Bambini et ses amis allaient donner une série de représentations d’intermezzi et d’opéras bouffes dans cette salle située dans l’ancien Palais Cardinal, construit rue Saint-Honoré par Richelieu, et devenu Palais Royal en 1642, à la mort de ce dernier. Située juste à côté de la cour d’entrée du Palais Royal, elle avait été inaugurée en 1641 avec Mirame, une tragi-comédie écrite par Richelieu lui-même. Molière s’y était installé. Lully y avait créé L’Académie royale de Musique – on disait plutôt l’Opéra – qui devait y demeurer près d’un siècle, accueillant tragédies lyriques et opéra-ballets, jusqu’à un premier incendie qui se déclara le matin du 6 avril 1763, et dont on ne sut jamais l’origine.
La Serva Padrona
Le 2 août 1752 a lieu la première de La Serva Padrona, de Pergolèse, avec son piquant aria Stizzoso, mio stizzoso. Bien que présentée 6 ans plus tôt dans l’indifférence générale, cette servante effrontée et maligne qui finit par se faire épouser par son maître pour devenir maîtresse, obtient un immense succès. Mais très vite, l’intrusion de la musique italienne donnée par ces Bouffons dans le temple de la musique française, va diviser l’intelligentsia musicale parisienne.
Sonya Yoncheva (Serpina), Furio Zanasi (Uberto), orchestre I Barocchisti, direction Diego Fasolis (2008)
Entre 1752 et 1754, la Querelle des Bouffons donne lieu à un véritable déchaînement verbal, épistolaire, à des horions devenant pugilats, des duels, des cabales sanctionnées par des lettres de cachet au sujet des mérites respectifs des musiques française et italienne et la prééminence de l’une sur l’autre.

════════════════════

**TÂCHES À RÉALISER**
1. D’après le texte fourni, à quelle date a eu lieu la première de La Serva Padrona ?
2. Indiquez si chacune des affirmations suivantes concorde avec le texte fourni, en citant les mots qui tranchent : (a) la salle fut inaugurée en 1641 avec une tragi-comédie de Richelieu ; (b) l’origine de l’incendie du 6 avril 1763 a été établie ; (c) La Serva Padrona avait été accueillie avec enthousiasme lors de sa présentation six ans plus tôt.
3. Reproduisez tout ce qui, dans le texte fourni, va de « Bambini et ses » jusqu’à « sut jamais l’origine. ».
Appuyez-vous exclusivement sur le texte fourni.

════════════════════

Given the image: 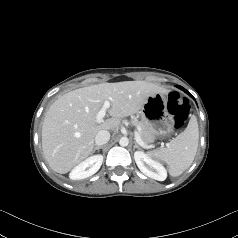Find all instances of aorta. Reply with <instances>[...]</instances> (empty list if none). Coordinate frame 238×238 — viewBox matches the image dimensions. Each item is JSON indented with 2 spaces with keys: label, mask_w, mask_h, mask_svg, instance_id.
Returning a JSON list of instances; mask_svg holds the SVG:
<instances>
[{
  "label": "aorta",
  "mask_w": 238,
  "mask_h": 238,
  "mask_svg": "<svg viewBox=\"0 0 238 238\" xmlns=\"http://www.w3.org/2000/svg\"><path fill=\"white\" fill-rule=\"evenodd\" d=\"M120 146L125 147L129 144V140L127 137H122L119 141Z\"/></svg>",
  "instance_id": "aorta-1"
}]
</instances>
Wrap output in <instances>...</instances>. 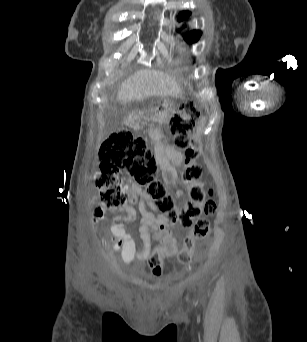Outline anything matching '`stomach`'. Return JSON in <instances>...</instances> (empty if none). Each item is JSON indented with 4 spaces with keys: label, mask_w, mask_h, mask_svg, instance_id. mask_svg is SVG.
Instances as JSON below:
<instances>
[{
    "label": "stomach",
    "mask_w": 307,
    "mask_h": 342,
    "mask_svg": "<svg viewBox=\"0 0 307 342\" xmlns=\"http://www.w3.org/2000/svg\"><path fill=\"white\" fill-rule=\"evenodd\" d=\"M175 104L164 100L158 107L148 111H138L129 117V124L135 130H140L146 125L153 126L167 123L175 113Z\"/></svg>",
    "instance_id": "1"
}]
</instances>
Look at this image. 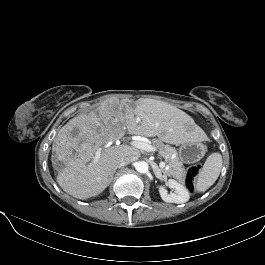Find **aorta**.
<instances>
[{
	"label": "aorta",
	"mask_w": 265,
	"mask_h": 265,
	"mask_svg": "<svg viewBox=\"0 0 265 265\" xmlns=\"http://www.w3.org/2000/svg\"><path fill=\"white\" fill-rule=\"evenodd\" d=\"M135 168L137 172L145 174L148 172L149 166L148 163L145 161H139L136 163Z\"/></svg>",
	"instance_id": "762f6f07"
}]
</instances>
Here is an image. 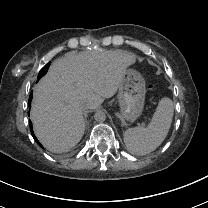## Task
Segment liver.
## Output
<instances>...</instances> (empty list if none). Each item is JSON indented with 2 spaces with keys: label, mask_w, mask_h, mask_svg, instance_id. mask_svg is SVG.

════════════════════

**RÉPONSES ATTENDUES**
1. Le 2 août 1752.

2.
(a) Oui : « elle avait été inaugurée en 1641 avec Mirame, une tragi-comédie écrite par Richelieu lui-même ».
(b) Non : « dont on ne sut jamais l’origine ».
(c) Non : « Bien que présentée 6 ans plus tôt dans l’indifférence générale ».

3.
Bambini et ses amis allaient donner une série de représentations d’intermezzi et d’opéras bouffes dans cette salle située dans l’ancien Palais Cardinal, construit rue Saint-Honoré par Richelieu, et devenu Palais Royal en 1642, à la mort de ce dernier. Située juste à côté de la cour d’entrée du Palais Royal, elle avait été inaugurée en 1641 avec Mirame, une tragi-comédie écrite par Richelieu lui-même. Molière s’y était installé. Lully y avait créé L’Académie royale de Musique – on disait plutôt l’Opéra – qui devait y demeurer près d’un siècle, accueillant tragédies lyriques et opéra-ballets, jusqu’à un premier incendie qui se déclara le matin du 6 avril 1763, et dont on ne sut jamais l’origine.